11. Emotional Reasoning: This is the assumption or the irrational belief that feelings and emotions can reliably be used to draw conclusions about oneself or others, since they reflect reality. The truth is that feelings and emotions are internal responses. They do not necessarily reflect the truth of things or have a logical basis. For example, you can feel negative about yourself or others for any number of reasons, not necessarily because you are a negative person. If you feel in a certain way about a person or situation, it need not be because your feelings reflect the truth. It may be because of hidden reasons or internal blockages, which you may not even know. Therefore, while you may rely upon emotions to make sense of the world or yourself, you cannot blindly depend upon them, without subjecting them to scrutiny and analysis.

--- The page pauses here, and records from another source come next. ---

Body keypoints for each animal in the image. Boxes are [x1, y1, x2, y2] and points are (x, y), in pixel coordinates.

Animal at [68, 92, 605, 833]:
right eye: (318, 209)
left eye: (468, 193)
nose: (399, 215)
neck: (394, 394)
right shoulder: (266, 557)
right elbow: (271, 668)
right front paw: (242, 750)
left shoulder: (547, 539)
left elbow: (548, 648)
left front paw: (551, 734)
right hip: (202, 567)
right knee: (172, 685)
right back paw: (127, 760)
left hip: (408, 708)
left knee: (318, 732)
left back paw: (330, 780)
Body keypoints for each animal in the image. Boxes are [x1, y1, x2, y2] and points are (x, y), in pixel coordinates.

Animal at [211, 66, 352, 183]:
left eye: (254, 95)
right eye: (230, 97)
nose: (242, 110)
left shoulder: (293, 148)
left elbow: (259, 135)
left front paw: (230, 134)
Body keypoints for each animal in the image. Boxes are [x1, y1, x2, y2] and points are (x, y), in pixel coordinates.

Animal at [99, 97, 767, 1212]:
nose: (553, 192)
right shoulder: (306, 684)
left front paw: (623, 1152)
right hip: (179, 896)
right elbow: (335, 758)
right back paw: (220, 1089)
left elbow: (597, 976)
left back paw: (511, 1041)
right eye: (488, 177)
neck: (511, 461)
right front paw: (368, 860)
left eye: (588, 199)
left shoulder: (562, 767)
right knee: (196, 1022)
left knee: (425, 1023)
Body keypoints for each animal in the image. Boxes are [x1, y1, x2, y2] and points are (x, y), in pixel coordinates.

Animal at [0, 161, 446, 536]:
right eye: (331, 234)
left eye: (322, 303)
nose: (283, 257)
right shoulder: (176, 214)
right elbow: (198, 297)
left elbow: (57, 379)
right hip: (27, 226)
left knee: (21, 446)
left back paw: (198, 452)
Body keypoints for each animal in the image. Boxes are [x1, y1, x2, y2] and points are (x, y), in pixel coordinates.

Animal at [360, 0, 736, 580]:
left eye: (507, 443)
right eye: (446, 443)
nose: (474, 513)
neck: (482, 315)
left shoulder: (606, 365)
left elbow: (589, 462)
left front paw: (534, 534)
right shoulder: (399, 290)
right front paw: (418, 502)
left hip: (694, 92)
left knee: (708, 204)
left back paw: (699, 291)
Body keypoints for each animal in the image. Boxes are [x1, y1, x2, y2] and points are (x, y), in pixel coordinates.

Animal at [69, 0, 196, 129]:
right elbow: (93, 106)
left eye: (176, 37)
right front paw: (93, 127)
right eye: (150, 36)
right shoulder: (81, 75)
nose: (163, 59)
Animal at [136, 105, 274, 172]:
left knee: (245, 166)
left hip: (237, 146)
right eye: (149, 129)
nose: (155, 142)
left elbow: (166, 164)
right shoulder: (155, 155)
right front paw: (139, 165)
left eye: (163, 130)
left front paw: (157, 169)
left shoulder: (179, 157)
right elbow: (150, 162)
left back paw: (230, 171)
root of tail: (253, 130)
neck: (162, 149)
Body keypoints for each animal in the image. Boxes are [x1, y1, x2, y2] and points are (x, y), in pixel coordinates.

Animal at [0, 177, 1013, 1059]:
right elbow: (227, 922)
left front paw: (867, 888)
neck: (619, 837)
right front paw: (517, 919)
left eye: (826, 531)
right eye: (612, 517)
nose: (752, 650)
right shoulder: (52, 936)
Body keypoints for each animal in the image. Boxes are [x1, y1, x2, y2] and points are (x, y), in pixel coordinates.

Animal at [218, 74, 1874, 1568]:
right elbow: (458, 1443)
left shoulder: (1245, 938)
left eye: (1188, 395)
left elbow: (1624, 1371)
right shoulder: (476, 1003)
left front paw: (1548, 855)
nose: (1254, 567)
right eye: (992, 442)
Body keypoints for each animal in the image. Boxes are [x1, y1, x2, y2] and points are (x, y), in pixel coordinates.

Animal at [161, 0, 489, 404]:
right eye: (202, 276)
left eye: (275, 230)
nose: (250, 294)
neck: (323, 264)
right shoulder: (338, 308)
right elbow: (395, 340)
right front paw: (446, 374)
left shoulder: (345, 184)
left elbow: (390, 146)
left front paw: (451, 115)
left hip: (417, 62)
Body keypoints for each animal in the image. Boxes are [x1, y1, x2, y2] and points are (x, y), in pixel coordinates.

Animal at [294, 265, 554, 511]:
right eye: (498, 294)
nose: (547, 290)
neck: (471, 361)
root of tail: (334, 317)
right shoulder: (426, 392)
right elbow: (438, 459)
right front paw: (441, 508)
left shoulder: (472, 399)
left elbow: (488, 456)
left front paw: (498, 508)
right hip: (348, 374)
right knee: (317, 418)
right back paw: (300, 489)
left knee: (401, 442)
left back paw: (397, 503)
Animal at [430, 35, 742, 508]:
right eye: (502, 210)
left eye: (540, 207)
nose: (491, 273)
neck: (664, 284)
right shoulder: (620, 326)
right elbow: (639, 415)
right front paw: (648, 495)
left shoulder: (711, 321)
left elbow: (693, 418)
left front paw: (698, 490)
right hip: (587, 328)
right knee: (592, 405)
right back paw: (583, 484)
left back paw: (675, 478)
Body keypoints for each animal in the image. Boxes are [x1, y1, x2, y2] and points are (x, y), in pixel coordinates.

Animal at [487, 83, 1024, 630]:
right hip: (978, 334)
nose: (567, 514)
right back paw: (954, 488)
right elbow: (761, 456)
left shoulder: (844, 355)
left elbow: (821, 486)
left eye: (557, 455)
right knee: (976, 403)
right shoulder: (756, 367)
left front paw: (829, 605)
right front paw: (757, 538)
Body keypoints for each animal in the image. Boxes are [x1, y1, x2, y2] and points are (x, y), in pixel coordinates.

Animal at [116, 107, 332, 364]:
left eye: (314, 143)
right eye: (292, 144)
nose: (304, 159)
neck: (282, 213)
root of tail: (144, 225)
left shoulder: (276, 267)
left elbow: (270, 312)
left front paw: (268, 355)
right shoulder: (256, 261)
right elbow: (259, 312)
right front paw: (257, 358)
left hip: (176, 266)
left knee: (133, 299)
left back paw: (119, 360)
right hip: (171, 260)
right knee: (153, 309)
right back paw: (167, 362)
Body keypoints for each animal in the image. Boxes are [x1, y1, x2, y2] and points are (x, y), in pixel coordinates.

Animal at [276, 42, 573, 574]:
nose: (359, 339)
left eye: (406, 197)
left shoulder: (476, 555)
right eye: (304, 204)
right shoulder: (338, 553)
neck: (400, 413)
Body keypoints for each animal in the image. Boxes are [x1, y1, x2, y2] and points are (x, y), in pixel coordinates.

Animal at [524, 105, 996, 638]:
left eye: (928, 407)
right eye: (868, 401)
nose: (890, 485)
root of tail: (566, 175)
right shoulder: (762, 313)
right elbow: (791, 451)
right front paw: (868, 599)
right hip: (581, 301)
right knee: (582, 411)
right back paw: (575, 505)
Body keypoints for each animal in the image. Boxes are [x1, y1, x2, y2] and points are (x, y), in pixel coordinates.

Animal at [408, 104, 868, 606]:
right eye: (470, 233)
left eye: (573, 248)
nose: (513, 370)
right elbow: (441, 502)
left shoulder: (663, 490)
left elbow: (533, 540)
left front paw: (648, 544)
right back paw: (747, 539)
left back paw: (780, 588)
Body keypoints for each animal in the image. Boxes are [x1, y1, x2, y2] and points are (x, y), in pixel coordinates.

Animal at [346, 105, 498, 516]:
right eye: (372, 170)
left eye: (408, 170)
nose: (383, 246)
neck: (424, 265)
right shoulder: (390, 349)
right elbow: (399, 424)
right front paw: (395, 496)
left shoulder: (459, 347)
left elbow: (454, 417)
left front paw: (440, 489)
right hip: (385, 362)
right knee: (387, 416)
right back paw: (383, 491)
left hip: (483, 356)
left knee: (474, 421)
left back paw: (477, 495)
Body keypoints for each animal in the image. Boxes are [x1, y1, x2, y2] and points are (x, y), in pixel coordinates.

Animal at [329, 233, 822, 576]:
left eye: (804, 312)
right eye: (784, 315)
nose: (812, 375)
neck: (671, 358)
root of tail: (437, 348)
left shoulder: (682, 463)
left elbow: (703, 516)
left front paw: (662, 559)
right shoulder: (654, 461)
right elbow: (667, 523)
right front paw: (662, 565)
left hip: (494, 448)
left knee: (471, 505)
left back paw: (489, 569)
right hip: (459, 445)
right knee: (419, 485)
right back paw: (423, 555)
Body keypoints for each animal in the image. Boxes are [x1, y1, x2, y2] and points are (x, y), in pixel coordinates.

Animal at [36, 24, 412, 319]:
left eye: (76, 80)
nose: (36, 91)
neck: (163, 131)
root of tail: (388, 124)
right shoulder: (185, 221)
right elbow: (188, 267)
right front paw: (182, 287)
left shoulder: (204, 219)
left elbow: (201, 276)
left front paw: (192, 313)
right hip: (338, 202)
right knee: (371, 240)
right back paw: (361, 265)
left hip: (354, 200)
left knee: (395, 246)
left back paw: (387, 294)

12. Fallacy of Change: This is the irrational belief or assumption that we can control others or change their behavior or attitude according to our expectations or requirements through persuasion, intimidation, coercion, social control or such methods. When it does not happen, people become angry or frustrated or withdraw from relationships. The fact is people build their opinions, individuality and worldview overtime and they do not easily change. Sometimes they may fake it to keep someone happy, but internally they remain the same. Everyone is unique. You cannot simply change them by putting pressure to feel good about yourself or reach your ends. It is better to respect their individuality and their freedom to be themselves.

13. Global Labeling: This is an extreme form of generalizing or filtering in which people pick one or two striking aspects of others and translate them into labels to define their whole character or personality or pass judgments. One common example is the use of nicknames or epithets. Sometimes people do it to themselves to inflict self-humiliation or degradation. They may describe themselves as losers or failures. In some instances, people mischaracterize others by using emotionally loaded words, puns or words with hidden meaning.

14. Always Being Right: This is the irrational attitude or thinking that one is always right, no matter whether the opinion is justified or not. For those who engage in this behavior, losing an argument is equal to accepting defeat or losing their self-esteem in the eyes of others. It is as if every time they have an argument, they are on trial or have to prove themselves. Therefore, they will use every available argument and reason to demonstrate their debating skills or win the argument. Most of us often get into this mode of thinking and vehemently defend our views or beliefs, ignoring the impact it may leave upon others or upon our relationships or reputation. When we give more importance to being right than showing consideration to the feelings and opinions of others, we may win the argument but lose the goodwill.

15. Heaven’s Reward Fallacy: This is the erroneous belief or thinking that one will eventually be rewarded or compensated for the good deeds by the universe, God or some invisible law, and the sacrifices will not go in vain. When it does not happen for any number of reasons, it creates feelings of bitterness and disappointment.

The distortions in our thinking and perception can be corrected to some extent by understanding their causes and addressing them. Most of them can be resolved by verifying the underlying assumptions and beliefs in our reasoning, thoughts and conclusions and challenging them, by keeping a record of one’s daily reflections of events and situations to create self-awareness, by practicing mindfulness and by recognizing habitual thought and behavioral patterns in our daily interactions and responses.